Paulina Krupińska i Sebastan Karpiel-Bułecka pięć lat temu po raz pierwszy zostali rodzicami. Wówczas przyszła na świat ich córka Antonina, o czym nie poinformowali świeżo upieczeni rodzice, a Kayah. Od tego czasu para zaczęła jeszcze bardziej strzec swojej prywatności i postanowiła trzymać się z daleka od świata show-biznesu. Małżeństwo stara się nie komentować nadmiernie swojego życia w mediach.
Trzy lata temu na świat przyszedł syn Pauliny i Sebastiana. Narodziny Jędrzeja stały się pretekstem do rozważań nad kolejnym dzieckiem. Już wtedy para deklarowała, że marzy o powiększeniu rodziny. Mimo upływu lat niewiele się jednak zmieniło. Co jest przyczyną zastoju?
Paulina i Sebastian biorą pod uwagę pojawienie się rodzeństwa swoich pociech, o czym poinformowała modelka w rozmowie z "Party". Zdradziła też, co wstrzymuje ich od podjęcia decyzji.
Fajne mamy te dzieciaki i świetnie by było, jakby jeszcze jedno dziecko dołączyło do naszej rodziny. Jedyne, co nas na razie ogranicza, to wygoda i lenistwo. Jest nam dobrze w tym momencie, w którym jesteśmy, ale marzenia i plany są - przyznała Kurpińska.
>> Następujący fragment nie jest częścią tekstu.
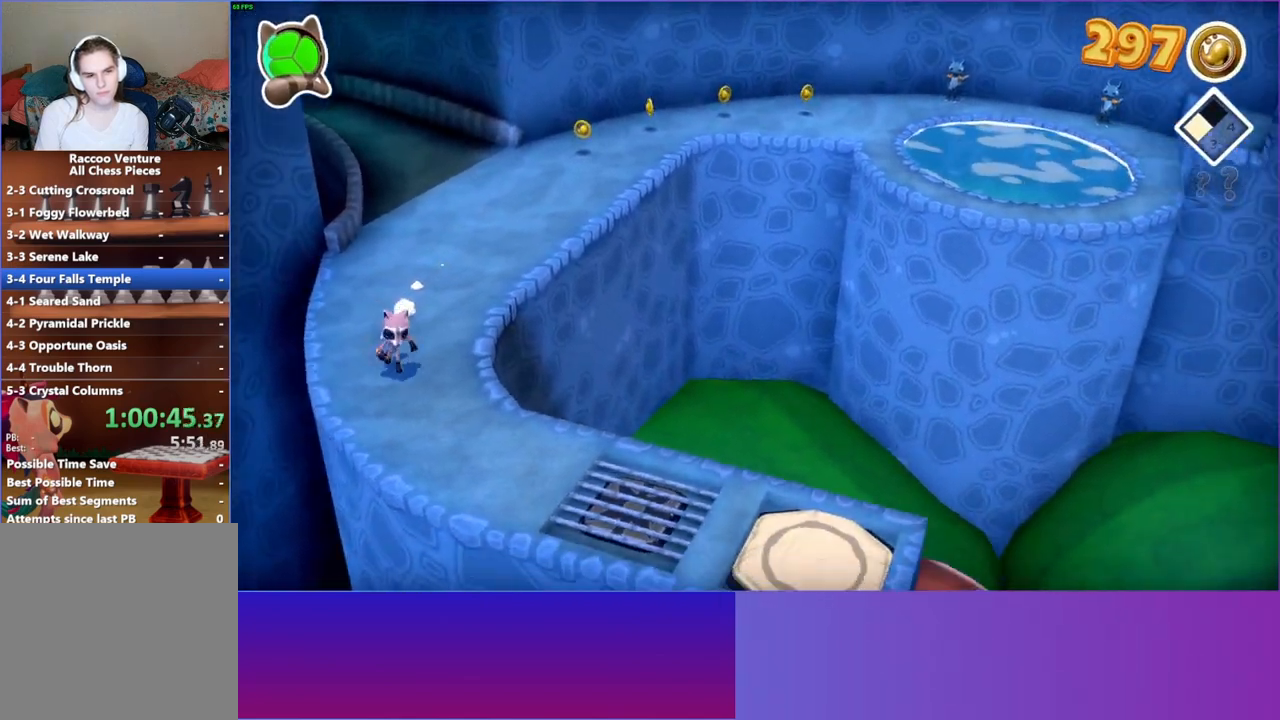
{"buttons": [], "left_stick": "right", "right_stick": "center", "events": [[283, "left_stick", "right"]]}
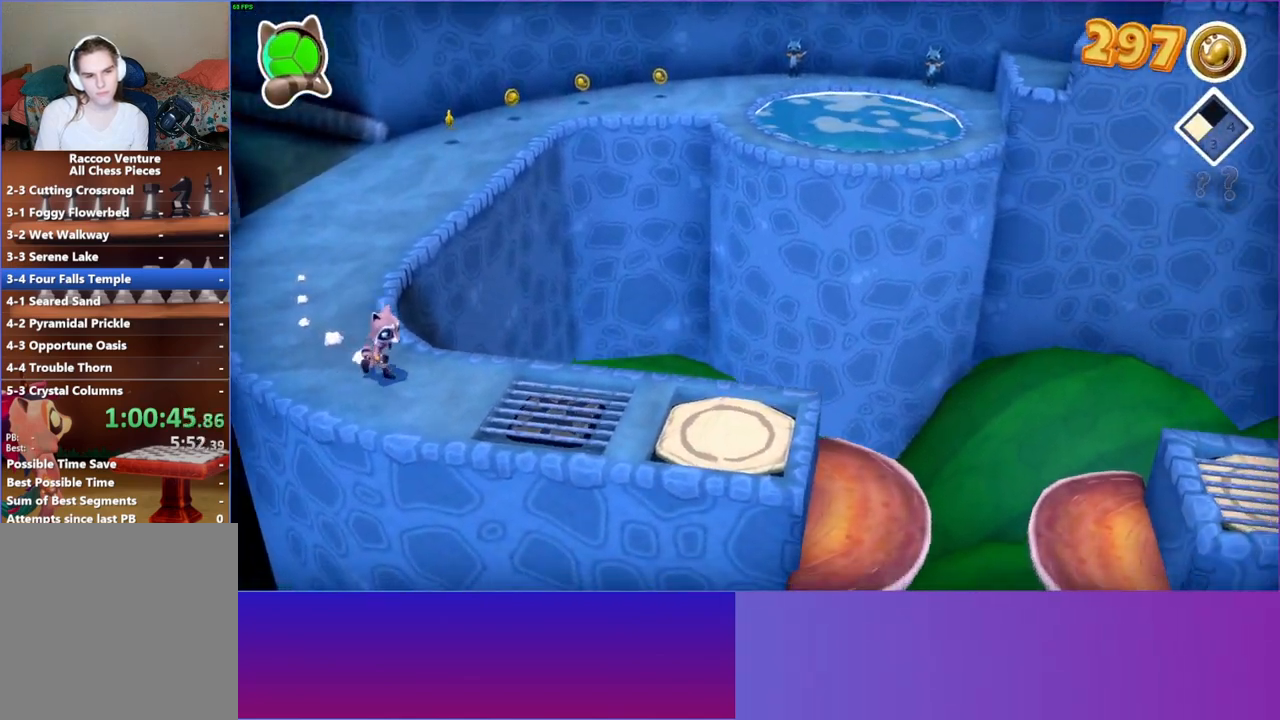
{"buttons": [], "left_stick": "right", "right_stick": "center", "events": []}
Kurpińska i Karpiel-Bułecka doskonale wiedzą, z czym wiąże się posiadanie dziecka. Z jednej strony ogromna radość, którą pociecha darzy rodziców, z drugiej jednak duży wysiłek i poświęcenie. Nic dziwnego, że mimo chęci pojawia się znak zapytania. Doskonale rozumiemy, że w aktualnej konfiguracji może być parze bardzo dobrze.
Bez względu na decyzję, zarówno rodzicom, jak i dzieciom życzymy przede wszystkim szczęścia.